Ligging van de sluis
Behalve dan de vliet, de molens en de kade was er vroeger nog een markant punt dat herinnerde aan deze watergang. Dat punt werd gevormd door de doorgang van het water door de Lingedijk. Deze doorgang bevond zich op Leerdams gebied en wel op Klein-Oosterwijk oostelijk van de stoep van de Koenderseweg. Dicht bij de grens, dus van Groot en Klein-Oosterwijk, zal wel een grenspaal hebben gestaan en misschien zelfs een slagboom, zoals dat vroeger op grenzen wel meer voorkwam. Zo’n waterdoorgang door de dijk met een sluis daarin was natuurlijk voor de polder, die in dit geval ver daarvan verwijderd was, van groot belang. Hier kon men het sluismateriaal opslaan. Bovendien moest de sluis op gezette tijden bediend worden. Het is ook niet verwonderlijk dat op zo’n sluis een huisje met een schuurtje werd gebouwd om de beschikking te hebben over materiaal en mankracht. Zoals hierna zal blijken, is de sluis niet spoedig na het verdwijnen van de molens verwijderd. Op de sluis van de polder Middelkoop stond éénmaal ook een dergelijk huisje. Helaas is voorzover bekend van sluis en huisje geen afbeelding voorhanden. Vergelijkbare objecten zijn in de omgeving niet gemakkelijk te vinden. Gelukkig is er in de buurt nog een voorbeeld van iets dergelijks te vinden, namelijk de Boutensteinse sluis aan de Lingedijk tussen Rumpt en Gellicum. Een mooi voorbeeld van een oude sluis met oude gebouwen op en bij de sluis. Deze sluis vormde een belangrijk punt in de afwatering ter plaatse doch tevens was zij een schakel in de vaarweg tussen Culemborg en Zaltbommel via de Bisschopsgraaf en de Linge. Vermoedelijk was de Laageindse sluis kleiner, daar zij alleen voor de afwatering zal zijn gebruikt.

Eigenaren van het huis
Zo’n sluisje met daarop een huis was dikwijls het middelpunt van de directe omgeving, vooral als het tevens op de grens van twee gebieden was gelegen. Niet zelden werd er dan ook een borrel geschonken voor de gaande en de komende man. Van een herberg zal gezien de grootte wel geen sprake zijn geweest. Misschien was het een zogenaamde stille knip.

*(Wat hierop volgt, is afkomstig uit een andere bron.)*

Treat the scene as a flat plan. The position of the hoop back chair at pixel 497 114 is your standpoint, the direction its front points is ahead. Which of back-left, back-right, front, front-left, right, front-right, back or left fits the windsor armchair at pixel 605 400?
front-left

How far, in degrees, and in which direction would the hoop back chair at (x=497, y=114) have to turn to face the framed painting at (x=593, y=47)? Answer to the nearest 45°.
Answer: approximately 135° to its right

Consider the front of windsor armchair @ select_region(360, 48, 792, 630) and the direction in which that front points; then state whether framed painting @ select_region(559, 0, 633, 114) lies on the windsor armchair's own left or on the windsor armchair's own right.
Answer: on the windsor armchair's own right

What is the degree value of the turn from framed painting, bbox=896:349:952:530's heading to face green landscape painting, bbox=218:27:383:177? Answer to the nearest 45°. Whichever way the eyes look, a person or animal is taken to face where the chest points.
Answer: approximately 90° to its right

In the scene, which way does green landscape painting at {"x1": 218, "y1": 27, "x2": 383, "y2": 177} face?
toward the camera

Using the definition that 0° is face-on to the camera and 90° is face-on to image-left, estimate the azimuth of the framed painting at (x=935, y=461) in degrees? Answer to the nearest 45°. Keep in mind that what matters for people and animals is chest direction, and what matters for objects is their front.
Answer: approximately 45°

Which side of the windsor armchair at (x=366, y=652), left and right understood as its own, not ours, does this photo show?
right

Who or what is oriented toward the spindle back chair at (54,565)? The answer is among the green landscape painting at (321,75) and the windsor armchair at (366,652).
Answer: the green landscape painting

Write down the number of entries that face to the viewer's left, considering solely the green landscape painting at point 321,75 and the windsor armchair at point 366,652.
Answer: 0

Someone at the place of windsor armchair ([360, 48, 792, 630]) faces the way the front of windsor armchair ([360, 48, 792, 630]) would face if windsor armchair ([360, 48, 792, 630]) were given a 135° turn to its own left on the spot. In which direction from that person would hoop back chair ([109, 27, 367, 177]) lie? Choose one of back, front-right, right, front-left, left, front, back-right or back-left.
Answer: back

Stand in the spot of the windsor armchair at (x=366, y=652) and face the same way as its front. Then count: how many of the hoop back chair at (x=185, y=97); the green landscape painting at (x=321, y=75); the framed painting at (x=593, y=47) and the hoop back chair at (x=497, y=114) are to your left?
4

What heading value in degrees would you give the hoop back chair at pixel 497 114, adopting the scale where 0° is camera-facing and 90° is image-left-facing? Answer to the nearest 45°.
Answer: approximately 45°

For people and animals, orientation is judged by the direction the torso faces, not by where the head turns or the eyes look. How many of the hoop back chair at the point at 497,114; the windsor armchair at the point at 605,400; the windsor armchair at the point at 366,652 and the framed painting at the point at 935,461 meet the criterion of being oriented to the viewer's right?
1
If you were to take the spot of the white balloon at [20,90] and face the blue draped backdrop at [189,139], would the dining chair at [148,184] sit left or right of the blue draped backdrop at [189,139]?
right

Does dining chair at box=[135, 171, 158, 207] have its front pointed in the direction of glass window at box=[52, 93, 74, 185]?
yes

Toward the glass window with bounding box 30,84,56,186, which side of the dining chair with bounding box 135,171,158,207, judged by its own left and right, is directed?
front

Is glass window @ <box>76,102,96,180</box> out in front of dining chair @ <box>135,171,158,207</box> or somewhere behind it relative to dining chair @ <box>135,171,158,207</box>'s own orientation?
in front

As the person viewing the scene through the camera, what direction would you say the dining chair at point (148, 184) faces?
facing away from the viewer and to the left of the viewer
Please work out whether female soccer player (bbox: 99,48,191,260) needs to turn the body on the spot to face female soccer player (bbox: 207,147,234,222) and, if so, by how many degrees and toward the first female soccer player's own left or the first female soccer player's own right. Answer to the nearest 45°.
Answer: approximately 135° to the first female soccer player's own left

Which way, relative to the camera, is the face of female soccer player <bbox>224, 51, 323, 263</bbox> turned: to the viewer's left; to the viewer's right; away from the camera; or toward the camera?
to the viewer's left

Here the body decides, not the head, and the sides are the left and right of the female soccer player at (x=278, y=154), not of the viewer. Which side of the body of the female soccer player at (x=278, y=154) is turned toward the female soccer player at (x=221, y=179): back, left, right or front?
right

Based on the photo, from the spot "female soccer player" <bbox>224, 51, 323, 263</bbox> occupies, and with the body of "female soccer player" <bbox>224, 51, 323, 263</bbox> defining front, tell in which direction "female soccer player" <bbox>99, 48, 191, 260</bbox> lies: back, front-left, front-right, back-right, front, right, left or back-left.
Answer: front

Soms kon een sluis de oorsprong zijn van een permanente bewoning eromheen. Dit kan men uit de naam afleiden, zoals bij Maasluis afkomstig van Maaslandssluis en hoeveel “Versluizen” zijn er niet in de omgeving?

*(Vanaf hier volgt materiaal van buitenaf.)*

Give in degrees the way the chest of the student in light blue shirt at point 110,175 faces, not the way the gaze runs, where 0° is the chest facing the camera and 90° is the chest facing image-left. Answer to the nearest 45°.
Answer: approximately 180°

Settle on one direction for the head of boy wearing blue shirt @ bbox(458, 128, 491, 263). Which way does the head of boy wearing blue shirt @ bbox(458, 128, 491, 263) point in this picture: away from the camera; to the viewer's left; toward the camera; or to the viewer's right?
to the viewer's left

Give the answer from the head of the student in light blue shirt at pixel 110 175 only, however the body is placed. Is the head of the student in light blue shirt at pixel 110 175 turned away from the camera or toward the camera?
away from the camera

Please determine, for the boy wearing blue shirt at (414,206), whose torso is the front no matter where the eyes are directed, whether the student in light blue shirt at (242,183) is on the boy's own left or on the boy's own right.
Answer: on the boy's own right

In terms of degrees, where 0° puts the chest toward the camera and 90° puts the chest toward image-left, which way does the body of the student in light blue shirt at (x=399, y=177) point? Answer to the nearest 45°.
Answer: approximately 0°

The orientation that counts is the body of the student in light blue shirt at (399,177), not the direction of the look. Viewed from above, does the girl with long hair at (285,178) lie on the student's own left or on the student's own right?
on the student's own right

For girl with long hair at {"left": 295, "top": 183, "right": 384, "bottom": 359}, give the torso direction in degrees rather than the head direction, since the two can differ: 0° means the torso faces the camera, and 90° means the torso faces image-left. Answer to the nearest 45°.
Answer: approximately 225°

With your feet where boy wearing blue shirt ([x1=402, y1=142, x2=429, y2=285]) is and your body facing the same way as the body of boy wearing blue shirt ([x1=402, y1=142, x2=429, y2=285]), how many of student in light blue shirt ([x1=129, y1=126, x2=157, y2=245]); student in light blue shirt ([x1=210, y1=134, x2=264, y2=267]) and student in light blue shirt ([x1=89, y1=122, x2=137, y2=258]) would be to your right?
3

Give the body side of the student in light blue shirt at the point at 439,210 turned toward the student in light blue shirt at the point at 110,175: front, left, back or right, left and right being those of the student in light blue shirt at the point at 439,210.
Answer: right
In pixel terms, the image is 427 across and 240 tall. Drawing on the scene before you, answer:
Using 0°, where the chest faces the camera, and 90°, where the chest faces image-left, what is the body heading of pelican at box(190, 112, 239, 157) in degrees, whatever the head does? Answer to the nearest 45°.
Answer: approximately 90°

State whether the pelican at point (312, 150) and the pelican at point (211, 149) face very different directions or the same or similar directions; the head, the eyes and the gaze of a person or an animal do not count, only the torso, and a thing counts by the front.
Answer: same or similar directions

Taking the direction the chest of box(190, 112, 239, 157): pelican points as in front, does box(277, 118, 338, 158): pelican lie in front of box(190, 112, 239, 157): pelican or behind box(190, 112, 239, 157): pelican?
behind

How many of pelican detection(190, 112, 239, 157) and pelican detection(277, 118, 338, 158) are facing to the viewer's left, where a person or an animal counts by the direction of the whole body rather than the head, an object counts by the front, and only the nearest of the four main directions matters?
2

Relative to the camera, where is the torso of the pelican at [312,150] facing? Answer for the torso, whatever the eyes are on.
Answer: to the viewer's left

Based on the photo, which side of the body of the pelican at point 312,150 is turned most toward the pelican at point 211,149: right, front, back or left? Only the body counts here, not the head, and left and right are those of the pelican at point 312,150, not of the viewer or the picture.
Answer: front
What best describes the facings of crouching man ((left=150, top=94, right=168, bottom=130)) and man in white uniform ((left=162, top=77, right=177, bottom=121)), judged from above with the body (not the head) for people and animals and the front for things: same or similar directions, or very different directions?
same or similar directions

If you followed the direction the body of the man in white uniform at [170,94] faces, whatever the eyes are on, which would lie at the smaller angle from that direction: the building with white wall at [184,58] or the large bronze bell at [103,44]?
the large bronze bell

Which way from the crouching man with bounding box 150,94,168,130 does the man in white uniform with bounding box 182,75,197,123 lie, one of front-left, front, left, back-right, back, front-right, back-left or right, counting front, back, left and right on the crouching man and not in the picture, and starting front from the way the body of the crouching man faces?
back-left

Op 6 juni 1623 werd reeds melding gemaakt van een huisje op de sluis. Het polderbestuur van Middelkoop stelt dan de voorwaarden vast waarop Jacob Sybrandtsen het door hem gekochte huis op de sluis onder Oosterwijk mag bewonen. Het ligt voor de hand dat het bestuur het huis aan hem had verkocht, misschien met het oog op het naderende einde van de afwatering per plaatse. Eigenaardig is het daarom, dat op 5 juni 1665 Claes Jacobsz Vermeulen te Oosterwijk het bewuste huis weer aan het polderbestuur verkoopt. Uitdrukkelijk staat in voorgaande verkopen vermeld, dat het om het huis gaat en niet om de sluis. De laatste was dus nog in het bezit van de polder. Van het huis werd toen vermeld, dat het aan de binnenzijde van de dijk was gelegen. Sindsdien is het waarschijnlijk in particuliere handen gebleven, althans verschillende latere eigendomsover-drachten wijzen daarop. In 1677 is Adriaen Roelants, eigenaar van de buitendijks gelegen boerderij “De Bouwing”, betrokken bij de verkoop van het huis. Na 1670 waren achtereenvolgens eigenaar van het huis: Jacob Bouwensz, wiens zoon in 1705 de achternaam “van der Ka” draagt (zo genoemd naar de Laageindse kade, die oostelijk van de vliet liep), Hendrick Samuelsz, Saartjen Dircks, weduwe van Dirck Jacobsz, die het weer aan Hensdrick Samuelsz overdeed. Daarna Gijsbert Gerritsz, Bouwen Jacobsz, Gijsbert Cornelisz Coyman alias de Leeuw en in 1693 Teunis Petersz. In 1713 is er sprake van Jan Cornelisz van het sluiske. In 1741 dempte Walig Janse Verdugt, die op de Berendrecht (De Bouwing) woonde, de vliet vermoedelijk buitendijks. Daardoor verkreeg hij de gedempte vliet in eigendom. Ook mocht hij met toestemming van het polderbestuur de oude sluis in de dijk opruimen, echter alles op zijn kosten. Al deze werken kunnen een gevolg zijn geweest van de dijkbreuk op Klein-Oosterwijk in januari van het jaar 1741. Het is niet bekend of het huis daar toen nog stond.Wel bekende dit het definitieve einde van een vastgelopen afwatering.

Bronnen:
Rechterlijk Archief Leerdam.
Polderarchieven van de Vijfheeren-landen.
De Polder Klein-Oosterwijk van R. van den Berg 1983.